Short exercise 1: Update the location records for the street photos by replacing "sub-region" with "district" and keeping everything else the same. Leave the pictures out.

Document text:

# 10gal Community



## RandyTheBettaFish (Jul 11, 2012)

Just throwing the idea around about having a 10 gallon community tank. I have never had one before so it will be a new challenge for me. The fish I was thinking about adding are Platies, Mollies, and Barbs of some sort. If anyone has any advice at all, it would be appreciated. Also, are those fish okay to have together? Thanks for your time!!


----------



## fishlover530 (Nov 13, 2012)

sorry no molly. they are brackish water and need 20 gallons+ you could get a betta 3 platy or if you want you can add some shrimp or snails to the tank.


----------



## fishlover530 (Nov 13, 2012)

*community aquarium*

the fish work fine but i would not get mollies. they are brackish water. you can get the platy or neon tetras with shrimp and snails. if you want platy 3 platy one betta and if you want 3 shrimp and a snail.


----------



## RandyTheBettaFish (Jul 11, 2012)

Okay thank you. Ill see what other fish would be good.

Short exercise 2: Write the next part of the forum thread about stocking a 10-gallon community tank, starting after its final post.

Available data:
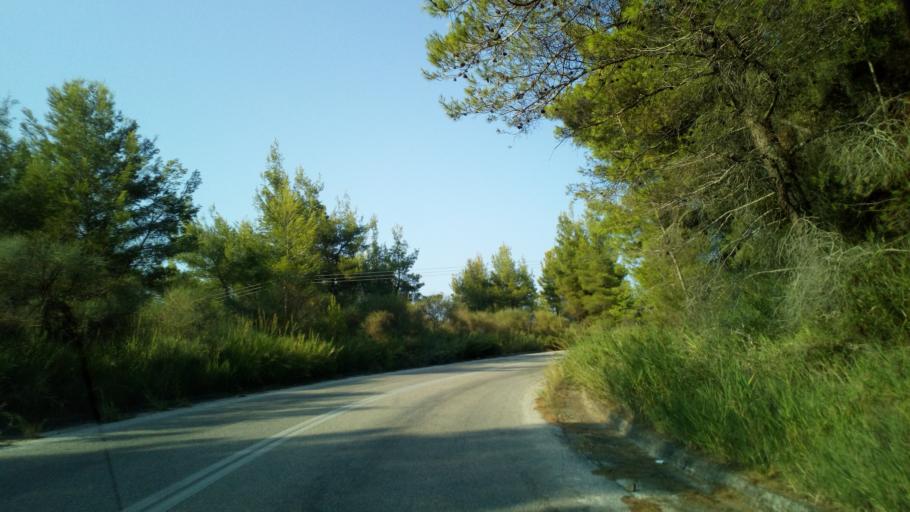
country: GR
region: Central Macedonia
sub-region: Nomos Chalkidikis
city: Neos Marmaras
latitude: 40.1756
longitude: 23.8377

Reply 1:
country: GR
region: Central Macedonia
district: Nomos Chalkidikis
city: Neos Marmaras
latitude: 40.1756
longitude: 23.8377

Reply 2:
----------



## MaisyDawgThirteen (Dec 7, 2011)

i have a 10 gallon with 2 platies, 1 guppy and 5 espei rasbora (essentially dwarf halrequin lol). It is a nice tank.


----------



## RandyTheBettaFish (Jul 11, 2012)

Those sound really cool together! Maybe I will do those fish...


----------



## MaisyDawgThirteen (Dec 7, 2011)

I originally had 5 guppies and 5 espei rasbora, and 3 died, and another was aggressive. So I was left with one guppy happy on his own. Most guppies prefer friends, though. So, 2 platies did the trick.

You could do something like this:
-4 Male Guppies
-5 Harlequins
or
-2 Male Platies
-5 Harlequins

You will almost certainly not find espei's rasbora, they are not common, and I got them by accident, they were labeled as harlequins and are smaller. If you have sand you could do a tank full of cory cats. 

Livebearers like guppies and platies like hard water, and most tetras prefer soft.

Most barbs are nippy, and fight a lot. Cherry barbs are relitively peaceful, though. But I don't know if they fit in a 10 gallon.


----------



## ebettalover963 (Jun 2, 2012)

mollies take salt and barbs might be a little nippy but guppies, platies, a male betta works nice because that is what i have and i am doing o k just be ready to get babies because they reproduce like rabbits and watch the bigger fish in the tank too when the babies are born

PS they are livebearers (they don't lay eggs)


----------



## MaisyDawgThirteen (Dec 7, 2011)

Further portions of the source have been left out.